- [Text for analysis]
Homemade Green Onion Cakes: Edmonton’s Claim to Fame!
Green Onion Cakes! What in the world is that and what is all the fuss about? It was 1982 and I was attending the first ever International Fringe Festival and my nose was leading me over to a bit of a line-up. The buzz in the air was “you’ve gotta try a green onion cake”!
We are talking 1982. My only frame of reference for any kind of cake was a cake-cake. I knew about crab and salmon cakes on the savory side of cakes, but somehow, “a green onion cake” went into the sweet side of my brain.
Confusion, curiosity, hunger and the tantalizing aroma of fried onions found me in front of a booth selling these very green onion cakes.
Flat, round, not as brown or crispy as these little ditties, and inside of a parchment envelope, I really was a little skeptical. And, I was alone, so there was no one to debate the possibilities with. None of my friends were into theater in those days.
One bite. One bite and I was hooked. There was, of course, no where to sit. I just wanted to sit immediately and savor this first taste experience. The little pancake shape was fried and flaky. There were layers of thin pastry sprinkled with onion and something delicious. Clearly, the ingredients were simple, the technique, complex and the flavour addictive.
What is it that makes these green onion cakes so outrageously delicious? The fat.
Of course. It is always the fat. There is melted lard (or duck fat or oil or whatever fat you choose) melted and brushed between every phyllo-like layer. That’s what the vendor told me. Momentarily, the appeal lost its sparkle. Only momentarily. There was still onion cake in my hand. The aroma remained intoxicating. The flavour compelling and, well, a moment later, I had finished mine and ordered another to take home.

- [Material provided]
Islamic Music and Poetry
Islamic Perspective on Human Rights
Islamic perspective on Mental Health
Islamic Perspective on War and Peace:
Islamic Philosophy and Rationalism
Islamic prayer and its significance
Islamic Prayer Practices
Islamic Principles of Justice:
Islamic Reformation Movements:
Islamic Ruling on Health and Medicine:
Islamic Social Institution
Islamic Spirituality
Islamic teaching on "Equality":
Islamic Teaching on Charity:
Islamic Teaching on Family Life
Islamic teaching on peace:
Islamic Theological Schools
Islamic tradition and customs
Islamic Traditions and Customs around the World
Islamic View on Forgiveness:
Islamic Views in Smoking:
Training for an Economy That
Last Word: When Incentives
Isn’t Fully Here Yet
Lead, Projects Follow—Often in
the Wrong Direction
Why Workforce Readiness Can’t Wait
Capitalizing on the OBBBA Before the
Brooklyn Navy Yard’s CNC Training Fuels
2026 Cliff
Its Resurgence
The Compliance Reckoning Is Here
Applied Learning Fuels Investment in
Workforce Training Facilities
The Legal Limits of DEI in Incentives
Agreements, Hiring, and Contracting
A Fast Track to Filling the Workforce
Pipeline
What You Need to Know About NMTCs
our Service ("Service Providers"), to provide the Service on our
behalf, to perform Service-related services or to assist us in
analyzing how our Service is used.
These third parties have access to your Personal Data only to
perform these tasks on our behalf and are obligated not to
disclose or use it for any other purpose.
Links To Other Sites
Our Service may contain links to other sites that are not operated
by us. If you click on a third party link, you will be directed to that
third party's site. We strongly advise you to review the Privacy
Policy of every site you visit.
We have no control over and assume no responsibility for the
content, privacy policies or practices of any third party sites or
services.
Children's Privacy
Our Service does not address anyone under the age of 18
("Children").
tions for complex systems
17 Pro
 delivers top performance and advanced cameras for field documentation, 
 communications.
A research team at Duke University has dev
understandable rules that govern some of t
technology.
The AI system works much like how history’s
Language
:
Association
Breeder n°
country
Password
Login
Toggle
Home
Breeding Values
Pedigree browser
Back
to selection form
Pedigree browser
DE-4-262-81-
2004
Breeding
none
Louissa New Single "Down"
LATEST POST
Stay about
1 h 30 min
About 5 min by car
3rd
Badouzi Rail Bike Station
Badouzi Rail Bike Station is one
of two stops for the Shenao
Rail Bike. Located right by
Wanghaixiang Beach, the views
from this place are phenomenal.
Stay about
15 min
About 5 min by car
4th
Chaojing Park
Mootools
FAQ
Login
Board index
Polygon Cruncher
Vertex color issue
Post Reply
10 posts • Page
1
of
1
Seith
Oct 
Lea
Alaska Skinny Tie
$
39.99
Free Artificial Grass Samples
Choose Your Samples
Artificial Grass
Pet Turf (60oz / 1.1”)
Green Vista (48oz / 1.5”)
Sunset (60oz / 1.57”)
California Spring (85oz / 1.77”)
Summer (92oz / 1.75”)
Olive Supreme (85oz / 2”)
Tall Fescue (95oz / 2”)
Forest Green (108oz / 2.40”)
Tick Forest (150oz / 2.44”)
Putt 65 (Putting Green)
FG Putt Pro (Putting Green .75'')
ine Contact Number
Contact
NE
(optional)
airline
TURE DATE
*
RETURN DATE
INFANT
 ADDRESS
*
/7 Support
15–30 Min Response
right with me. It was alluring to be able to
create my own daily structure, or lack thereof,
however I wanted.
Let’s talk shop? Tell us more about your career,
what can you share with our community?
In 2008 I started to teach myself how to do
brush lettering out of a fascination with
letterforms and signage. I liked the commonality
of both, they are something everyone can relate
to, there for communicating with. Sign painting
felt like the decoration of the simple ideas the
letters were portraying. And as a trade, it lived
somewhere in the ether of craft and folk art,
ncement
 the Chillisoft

- [Work instruction]
Continue the piece about green onion cakes from the point where it stops. The listing has nothing to do with the green onion cake text.

- [Exercise answer]
Homemade Green Onion Cakes: Meet Ming Franks
Ming Franks is about as good of a person as a good person can be. She is a consummate volunteer, a hard working focused and detailed Chartered Accountant, a prolific golfer, an avid traveler, an accomplished quilter and home cook. As well, she is a darn good friend. One thing I know for sure. When Ming undertakes anything, it will be second to none. She is a perfectionist, but not the fuss budgety kind. She just practices whatever she needs to with determination and abiity second to none, and there you have it. We met many years ago when she first registered for one of my cooking classes (in the days that I was offering cooking classes). She was the perfect student. Ha! A fast learner, for sure! Ming and I are like-minded on many fronts, which is what has brought us together in a variety of ways, but the most fun we have together, is in the kitchen.
I used to be able to keep up with her, but after this day, I can see that is no longer possible. I knew I had lost my exceptional ability to get a thousand things done at once, quite well, but I have lost more than that. I have lost my ability to get one thing done well, fast. But, I can still get it done well. I now just go at a slower pace. No matter. I had a great time!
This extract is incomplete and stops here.